2.1. How long is it? What is the most frequent amino acid?

Sequence Length（DdrB）: 148 aa

2.2. How many protein sequence homologs are there for your protein?

BLAST Input:

>4NOE_1|Chains A, B, C, D, E|Single-stranded DNA-binding protein DdrB|Deinococcus radiodurans (1299)
DPFTMLQIEFITDLGARVTVNVEHESRLLDVQRHYGRLGWTSGEIPSGGYQFPIENEADFDWSLIGARKWKSPEGEELVIHRGHAYRRRELEAVDSRKLKLPAAIKYSRGAKVSDPQHVREKADGDIEYVSLAIFRGGKRQERYAVPG

I used UniProt BLAST with default settings and reported the number of hits as an estimate of sequence homologs (based on BLAST similarity/E-value criteria). 112 hits

2.3. Does your protein belong to any protein family?

PF12747 — DdrB-like protein (DdrB)

3. Identify the structure page of your protein in RCSB

3.1. When was the structure solved? Is it a good quality structure?

Deposited: 2013-11-19

Released: 2015-05-20

Resolution: 2.20 Å (2.20 Å < 2.70 Å, good quality)

3.2. Are there any other molecules in the solved structure apart from protein?

Yes.

Nucleic acid: 30-nt ssDNA (Crystal structure of DdrB bound to 30b ssDNA)

CALCIUM ION (CA)

3.3 Does your protein belong to any structure classification family?

RCSB Classification: DNA BINDING PROTEIN/DNA

ECOD family: DdrB

ECOD architecture: beta barrels

4. 3D molecule visualization

4.1. Visualize the protein as “cartoon”, “ribbon” and “ball and stick”.

4.2.Color the protein by secondary structure. Does it have more helices or sheets?

helix: 189

sheet: 242

It has more β-sheets than α-helices.

4.3. Color the protein by residue type. What can you tell about the distribution of hydrophobic vs hydrophilic residues?

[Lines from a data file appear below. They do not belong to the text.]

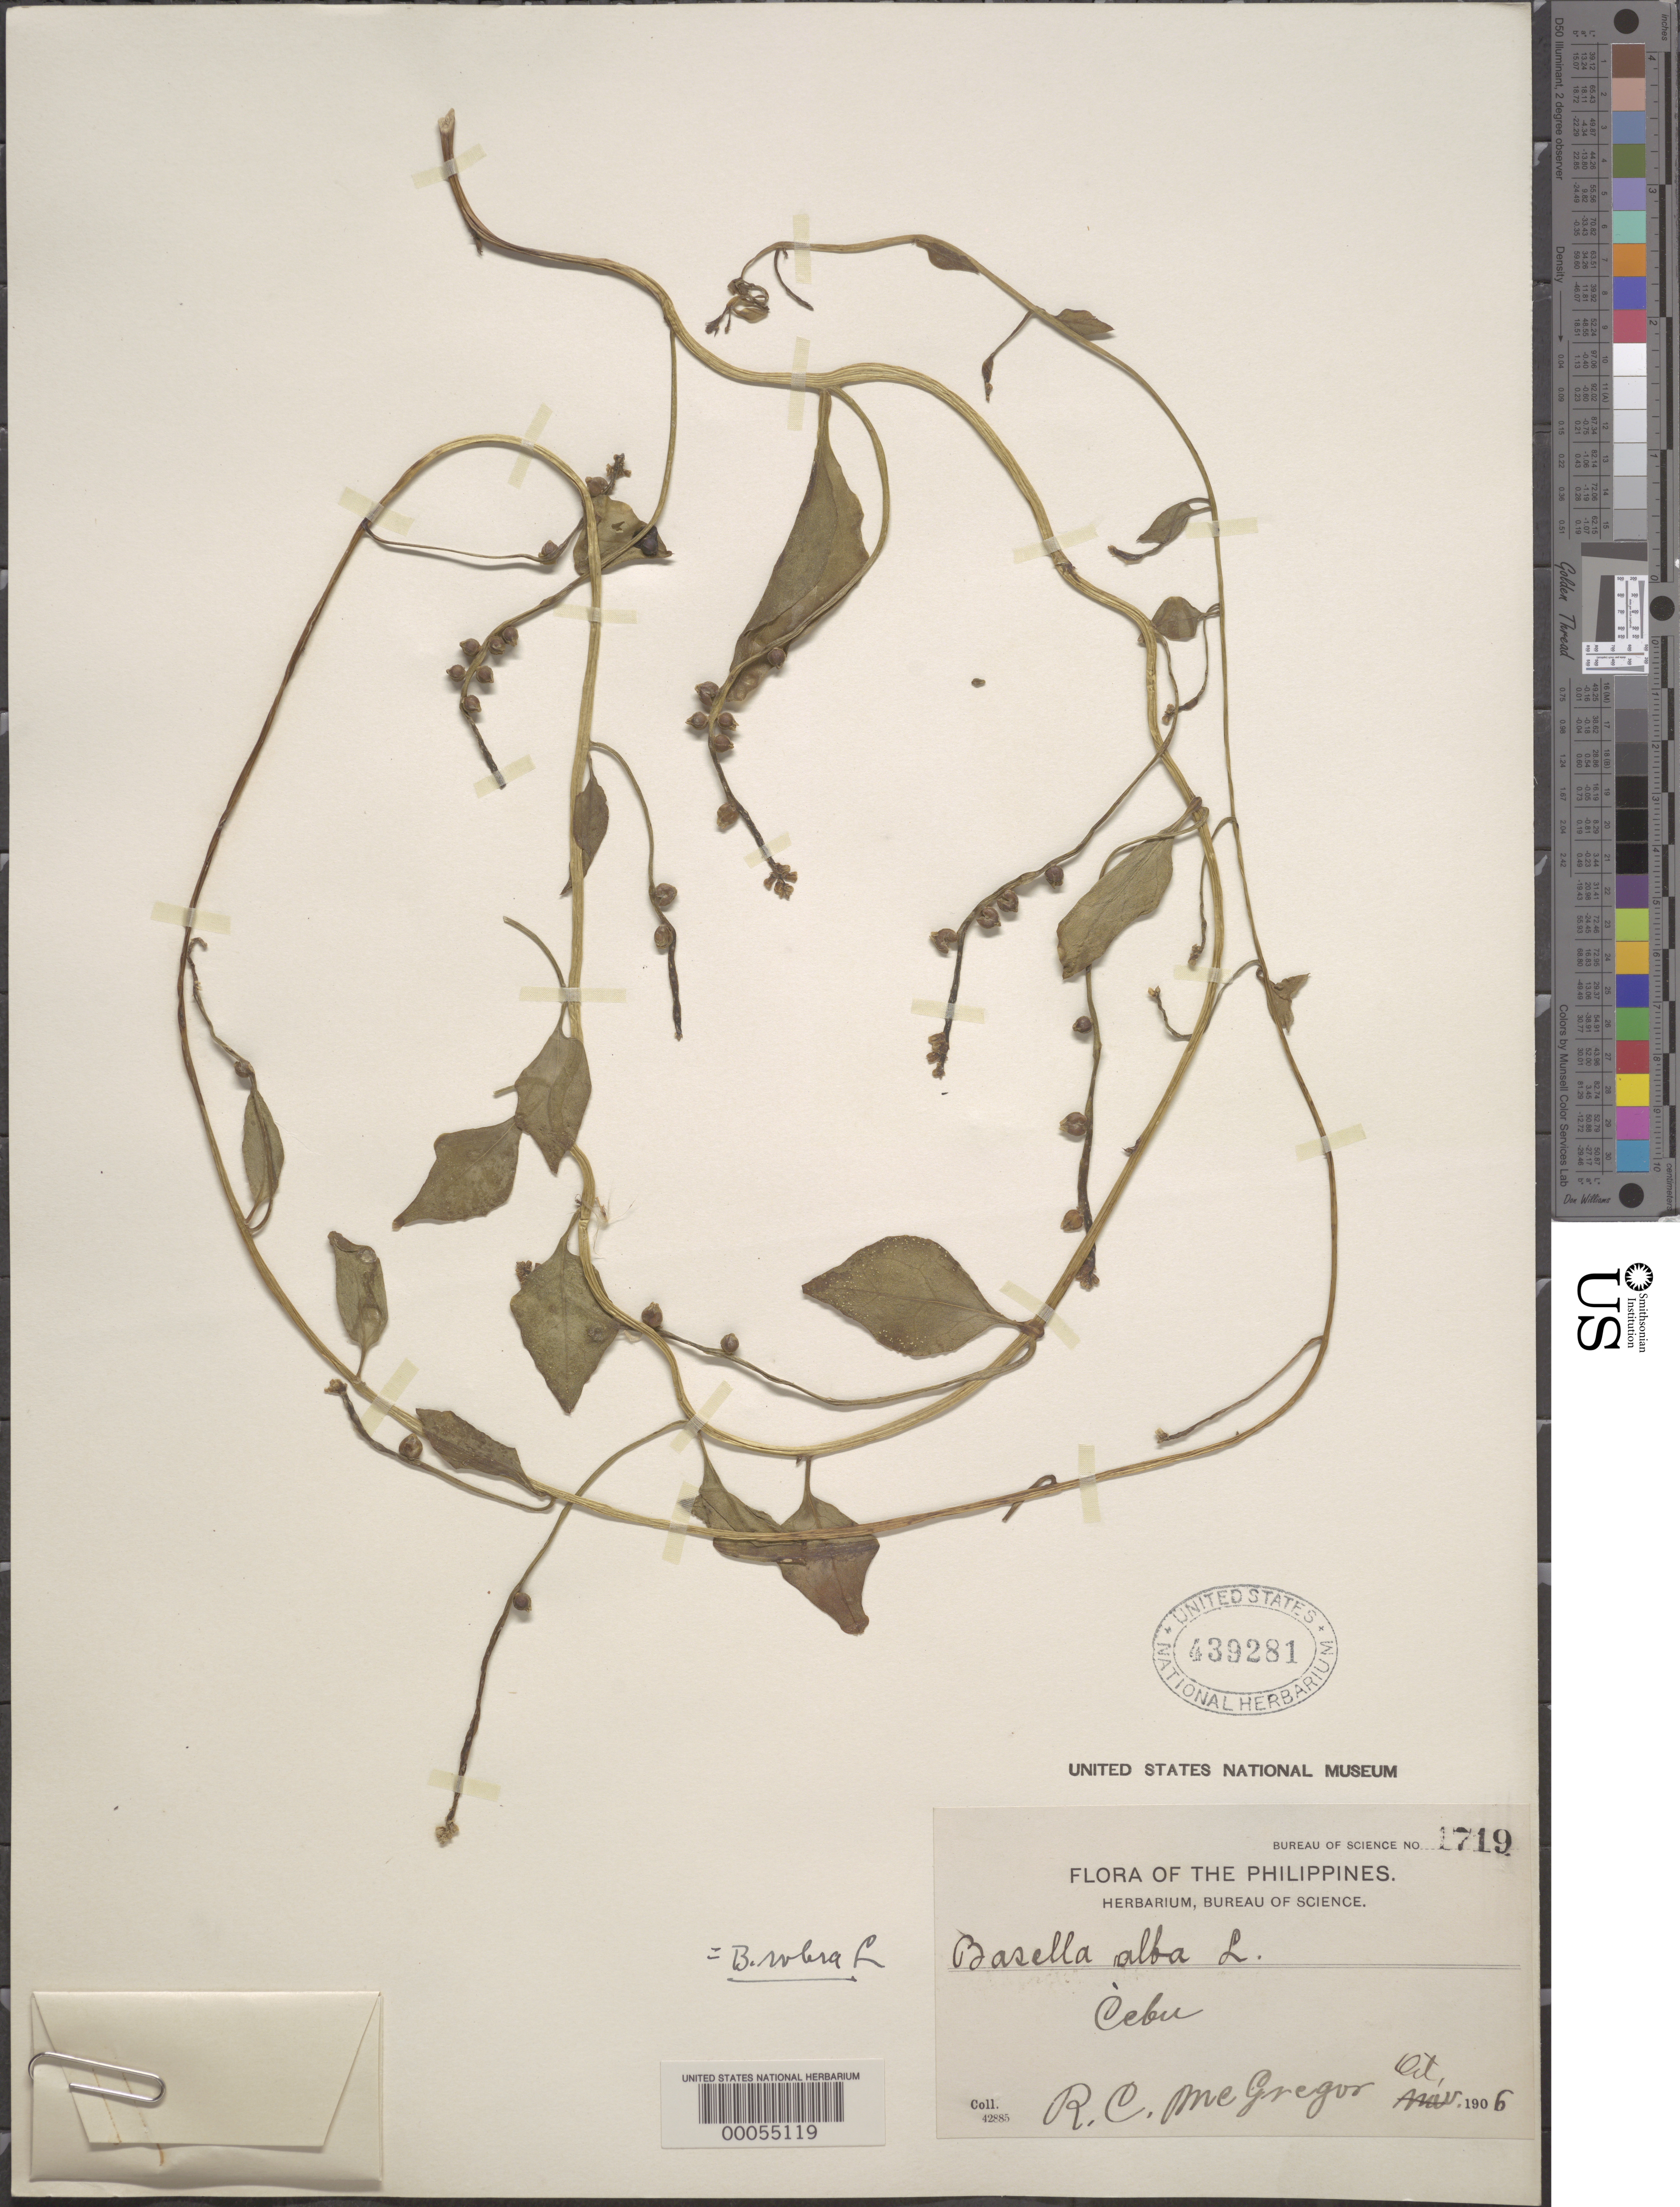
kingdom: Plantae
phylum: Tracheophyta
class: Magnoliopsida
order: Caryophyllales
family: Basellaceae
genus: Basella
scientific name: Basella rubra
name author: L.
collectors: R. C. McGregor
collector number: Bureau Of Science No. 1719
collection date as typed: Oct 1906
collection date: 1906-10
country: Philippines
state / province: Central Visayas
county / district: Cebu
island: Cebu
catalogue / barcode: US 439281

Across the different views, hydrophilic residues (cyan) dominate and appear broadly distributed over the outer surface, especially along loops and exposed regions. Hydrophobic residues (orange) are more patchy and discontinuous, showing up as scattered stripes/spots across β-strands and some helical segments rather than forming one continuous hydrophobic face. Overall, the protein looks like a typical soluble complex: a largely hydrophilic exterior with localized hydrophobic patches that likely contribute to core stabilization and/or subunit–subunit interfaces.

4.4. Visualize the surface of the protein. Does it have any “holes” (aka binding pockets)?

Yes. The surface rendering shows a clear pore-like hole near the center that remains visible across angles. There are also multiple smaller grooves and depressions on the surface, which could be potential binding pockets.

Part C: Using ML-Based Protein Design Tools

C1. Protein Language Modeling

1. Deep Mutational Scans

a. Use ESM2 to generate an unsupervised deep mutational scan of your protein based on language model likelihoods.

Using ESM2’s unsupervised likelihood-based scan on DdrB, most single–amino-acid substitutions have relatively modest effects, but a few positions show strong outliers, suggesting that some residues are much more constrained than others.

b. Can you explain any particular pattern? (choose a residue and a mutation that stands out)

One mutation that stands out is G74→C, which has the most unfavorable score (-3.74), indicating that position 74 is highly constrained and likely important for maintaining the protein’s stability/assembly. A strongly favorable outlier is Y34→L (+2.88).

2. Latent Space Analysis

In the latent space analysis section, the run failed with the error “ValueError: perplexity must be less than n_samples.”At that point the embedding array had shape (2, 320) (only two sequences were embedded), while the t-SNE settings used perplexity = 30, which requires a larger number of samples. As a result, the projection step did not complete and neighborhood interpretation was not possible in this run.

2. Protein Folding Folding a protein

1. Fold your protein with ESMFold. Do the predicted coordinates match your original structure?

I folded the DdrB sequence (length 148 aa) with ESMFold. The run completed with pTM = 0.204 and mean pLDDT = 34.332. These confidence metrics are low, so the predicted coordinates are not expected to reliably match the experimental PDB structure (4NOE), and any apparent similarity should be treated as uncertain.